» Estratto scelto:
Ma torniamo a noi detenuti e al carcere.
Oggi, come ho detto, è normale vivere inseriti e informati nella complessa realtà che ci circonda, ma se forse questo vale per il mondo esterno, qui non è così. Il carcere non è il modo di fuori, è un mondo con le sue leggi e le sue regole. E’ un mondo diverso, vissuto da persone con culture, età e modi di pensare che a volte non tengono conto dell’evoluzione e dei cambiamenti dei tempi. Probabilmente nei decenni a venire anche qui cambierà la mentalità, sarà questione di tempo, ma oggi non si è ancora pronti ad accettare l’omosessualità come una cosa naturale.
Intendo spiegarmi meglio, senza usare filtri e senza essere ipocrita, evitando allo stesso tempo di passare per omofobo e di giudicare coloro che fanno scelte diverse dalle mie.
Qui dentro si vive in celle che solitamente ospitano da due a tre persone, ultimamente sono poche le strutture che ne ospitano di più. Faccio un esempio riferito a me stesso, visto che dall’opinione che ho espresso è scaturito il dibattito cui ho accennato sopra.
Sono in cella da solo e improvvisamente, davanti alla cella, si presenta l’appuntato con un detenuto “nuovo giunto”. La prassi è quella di far accomodare la persona e poi condividere ogni cosa all’interno della cella: da quel momento non c’è più niente di mio o di suo, quello che c’è diventa di entrambi. Questa è la prassi. Diverso è invece se davanti alla mia cella mi portano un pentito o un confidente, cosa ovviamente improbabile per non dire impossibile, sapendo che gli stessi agenti sanno quello che potrebbe accadere, ma lo dico solo per introdurre l’esempio che seguirà.
Nel caso di un pentito o un confidente con cui condividere la cella, ci si oppone e non lo si fa entrare, altrimenti i rapporti sarebbero sicuramente di conflitto, anche se quella persona non la si conosce e non ci ha mai recato personalmente alcuna offesa: questa è una delle leggi del carcere. L’alternativa è quella di uscire dalla cella, lasciare il posto al nuovo giunto e farsi portare alle celle di isolamento. In questo modo si evita di essere additati dagli altri detenuti come possibile pentito o confidente.

» Estratti di dati:

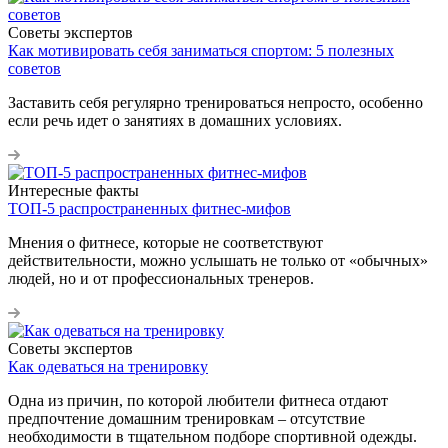
Советы экспертов
Как мотивировать себя заниматься спортом: 5 полезных
советов
Заставить себя регулярно тренироваться непросто, особенно
если речь идет о занятиях в домашних условиях.
Интересные факты
ТОП-5 распространенных фитнес-мифов
Мнения о фитнесе, которые не соответствуют
действительности, можно услышать не только от «обычных»
людей, но и от профессиональных тренеров.
Советы экспертов
Как одеваться на тренировку
Одна из причин, по которой любители фитнеса отдают
предпочтение домашним тренировкам – отсутствие
необходимости в тщательном подборе спортивной одежды.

» Compiti da svolgere:
**a)** Cita dall'estratto sul carcere il passo compreso tra "Nel caso di" e "pentito o confidente.", estremi inclusi.
**b)** Scrivi il seguito dell'estratto sul carcere, riprendendo dal punto in cui termina.

» Risposte scritte:
**a)**
Nel caso di un pentito o un confidente con cui condividere la cella, ci si oppone e non lo si fa entrare, altrimenti i rapporti sarebbero sicuramente di conflitto, anche se quella persona non la si conosce e non ci ha mai recato personalmente alcuna offesa: questa è una delle leggi del carcere. L’alternativa è quella di uscire dalla cella, lasciare il posto al nuovo giunto e farsi portare alle celle di isolamento. In questo modo si evita di essere additati dagli altri detenuti come possibile pentito o confidente.

**b)**
Se l’esempio è stato abbastanza chiaro, credo non sia difficile capire perché allo stesso modo non accetterei l’omosessuale dichiarato, perché verrei deriso, additato e allontanato dagli altri compagni, in quanto si presuppone che, se accetto un omosessuale come concellino, anch’io devo avere la sua stessa “malattia” oppure qualche desiderio nascosto che vorrei soddisfare. Sarei isolato più dello stesso omosessuale, non avrei più diritto a confrontarmi con gli altri e verrei emarginato dal branco… probabilmente lo stesso branco potrebbe usare anche altri modi per farmi capire che ho sbagliato, senza concedermi diritto di replica.
Personalmente non ho niente contro nessuno, a mio parere ognuno della propria vita può fare ciò che vuole… certamente però non sono ancora pronto a condividere certe scelte e anch’io, come altri, probabilmente ragiono in modo antico: vedere due uomini che si baciano pubblicamente mi infastidisce e mi turba ancora nel profondo. Immagino già il pensiero della maggior parte di chi leggerà quello che ho scritto, ma per me è così: ho espresso la mia opinione, anche se sono consapevole del rischio di essere considerato omofobo e razzista. In realtà non mi sento tale: in nome della libertà di espressione dico semplicemente quello che penso a differenza di coloro che fanno gli ipocriti per convenienza pur pensandola come me.